More Do, infinitely fewer excuses

I saw on the news that Microsoft is looking for a location to house the 200 people it is planning to initially move into the lower mainland. What I did not see or hear is any mention of Abbotsford being one of the municipalities seeking to advantage of the this business development opportunity, secure 200 high paying high-tech jobs, the potential future job growth they represent and the opportunities that would arise from being the city that lands Microsoft.

No doubt Abbotsford City Hall will have a laundry list of why they did not bother to seek these jobs and the possibilities these jobs and Microsoft would open for further business development.

Why was it when a growing high tech firm is seeking to open an office here is the city trying to, literally, flush this business down the toilets. The firm is moving into an existing building that had housed a similar number of people, but this firm suddenly faces the challenge of “the toilets flush two slowly”. Is the city trying to drive the potential of this high tech firm to another city? What secrets lie behind the toilet being fine for the previous occupant of these premises, but not for these new boys in town? What does city have against high-tech development?

I am also sure they will have a long list of excuses for why they are not working to develop office towers to lure business (and their taxes) from Vancouver to Abbotsford. It is a perfect time to promote building office towers/space in Abbotsford, a time when Vancouver council is consider action to rein in condo development in the downtown area because they need to act to ensure the development of more office space, .

Of course there is the barrier, erected by City Hall, of the exorbitant raises in DCC costs. These raises have already affected a business proposal in downtown old Abbotsford. What had been planned as a hotel development, with its taxes and jobs, will now be build as a condo development to save on the DCC costs.

Speaking of hotels: Why is the Sandman Hotel still un-built?
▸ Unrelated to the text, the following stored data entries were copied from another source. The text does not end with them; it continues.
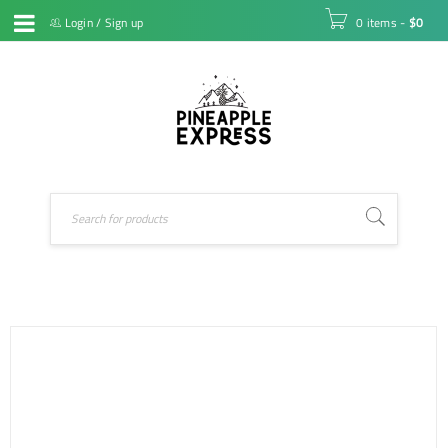
Login
/
Sign up
0 items
-
$
0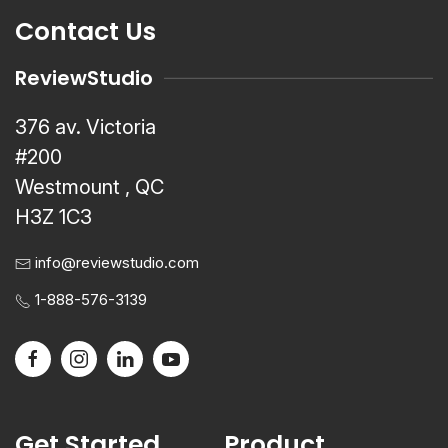
Contact Us
ReviewStudio
376 av. Victoria
#200
Westmount , QC
H3Z 1C3
info@reviewstudio.com
1-888-576-3139
Get Started
Product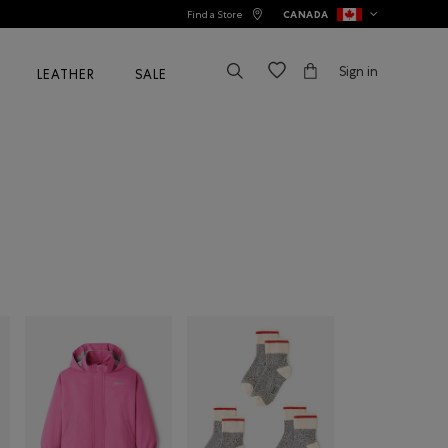
Find a Store
CANADA
Sign in
LEATHER
SALE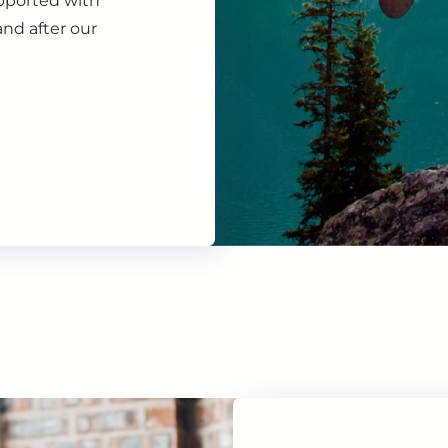
upported with
nd after our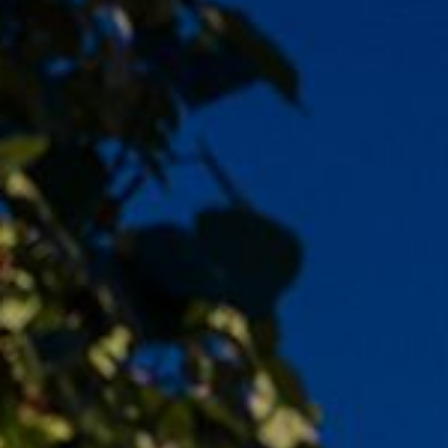
LEARN MORE
LEARN MORE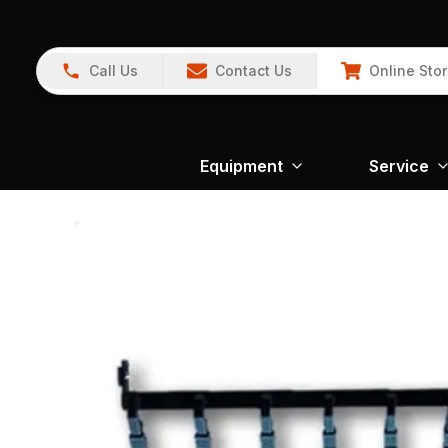
Call Us
Contact Us
Online Sto
Equipment
Service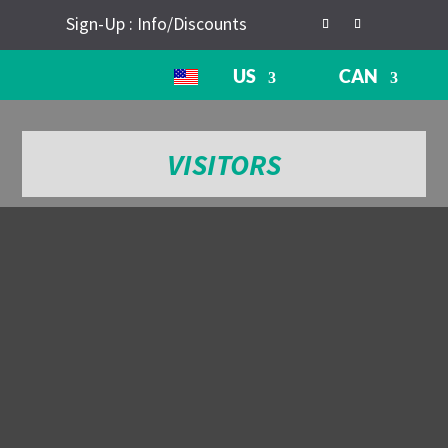
Sign-Up : Info/Discounts
US
CAN
VISITORS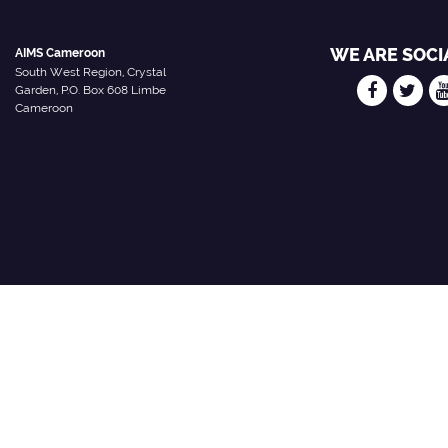
WE ARE SOCI
AIMS Cameroon
South West Region, Crystal
Garden, P.O. Box 608 Limbe
Cameroon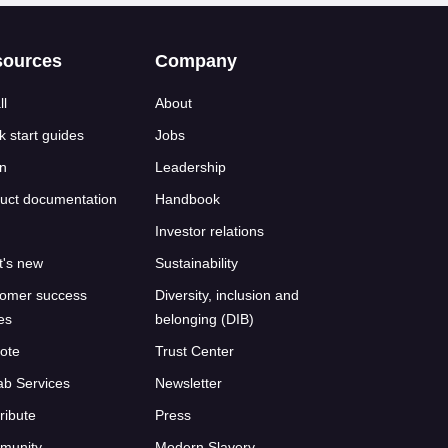
sources
Company
ll
About
k start guides
Jobs
n
Leadership
uct documentation
Handbook
Investor relations
's new
Sustainability
omer success
Diversity, inclusion and
ies
belonging (DIB)
ote
Trust Center
ab Services
Newsletter
ribute
Press
munity
Modern Slavery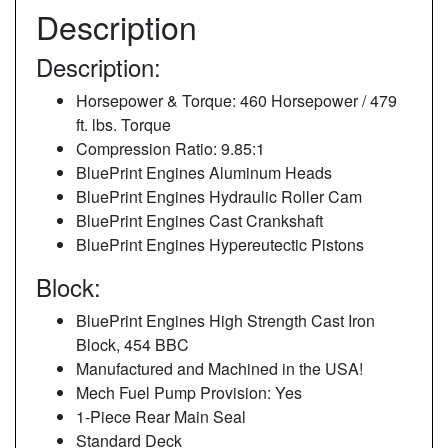
Description
Description:
Horsepower & Torque: 460 Horsepower / 479
ft. lbs. Torque
Compression Ratio: 9.85:1
BluePrint Engines Aluminum Heads
BluePrint Engines Hydraulic Roller Cam
BluePrint Engines Cast Crankshaft
BluePrint Engines Hypereutectic Pistons
Block:
BluePrint Engines High Strength Cast Iron
Block, 454 BBC
Manufactured and Machined in the USA!
Mech Fuel Pump Provision: Yes
1-Piece Rear Main Seal
Standard Deck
Don’t tell me it is still over that $40,000 that the developer has quite correctly stated he should be exempt from. I do concede the city is legally correct that he failed to file the correct papers on time.

But the city position on the matter concedes the developer was entitled to an exemption. So in their greed for the $40,000, Abbotsford loses not only the considerably more than $40,000 in taxes it would collect but forgoes all the employment and tourism that would flow from the Sandman Hotel. But Abbotsford City Hall does put another notch in its reputation as an unfriendly, anti-business city – the kind of place you want to drive past on your way to business friendly Chilliwack.

Chilliwack, were the city’s proposal to turn the entire city into a wireless access area is attracting universities to build campus space in Chilliwack. The proposal by Chilliwack to become such an access zone has Universities from Vancouver opening campuses in Chilliwack and UCFV looking at new development in Chilliwack. Locally UCFV considered wireless access to be important enough that they paid to turn their campus into a wireless access area. Imagine the advantage wireless access would prove in attracting Microsoft and other high tech firms.

In Abbotsford the city just shrugged off a proposal that would not only have given the entire city wireless access, but would have earned the city income from the use of city infrastructure for installing the wireless system. Any other city in the area would have been more than happy to pursue this wireless proposal, but not Abbotsford who would rather stand in the way of progress for the city and citizens.

Why do we have a large well paid business development department when the evidence shows they are either doing nothing or lack any ability for business development? Just what does the city have against business development helping develop a balanced community as opposed to a community where most must travel elsewhere for work, especially in light of rising gas prices? Why are we spending all those millions of dollars of new facilities City Hall claims are needed to attract people and development when clearly the obstacle to developing and attracting business and people to Abbotsford is in fact Abbotsford City Hall?